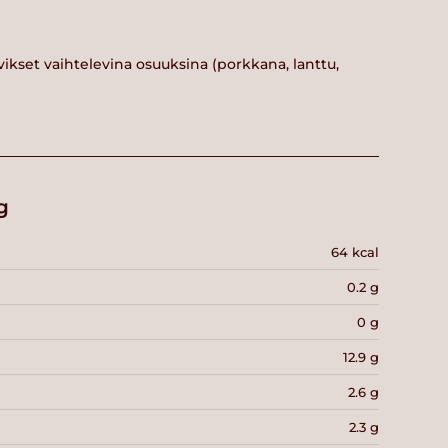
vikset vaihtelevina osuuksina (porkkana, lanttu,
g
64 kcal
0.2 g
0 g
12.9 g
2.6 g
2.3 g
==
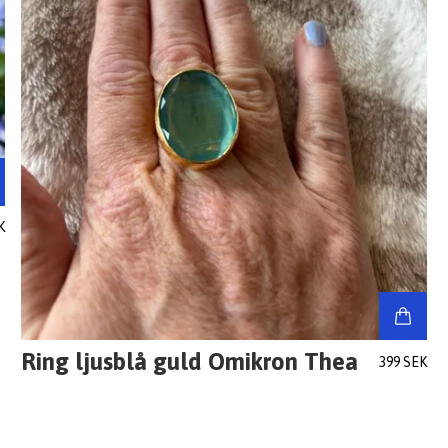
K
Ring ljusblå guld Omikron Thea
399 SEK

» **What to do**
Please list each line of the listing above that contains the string "vaihtelevina", matching case exactly.

» **Answer section**
vikset vaihtelevina osuuksina (porkkana, lanttu,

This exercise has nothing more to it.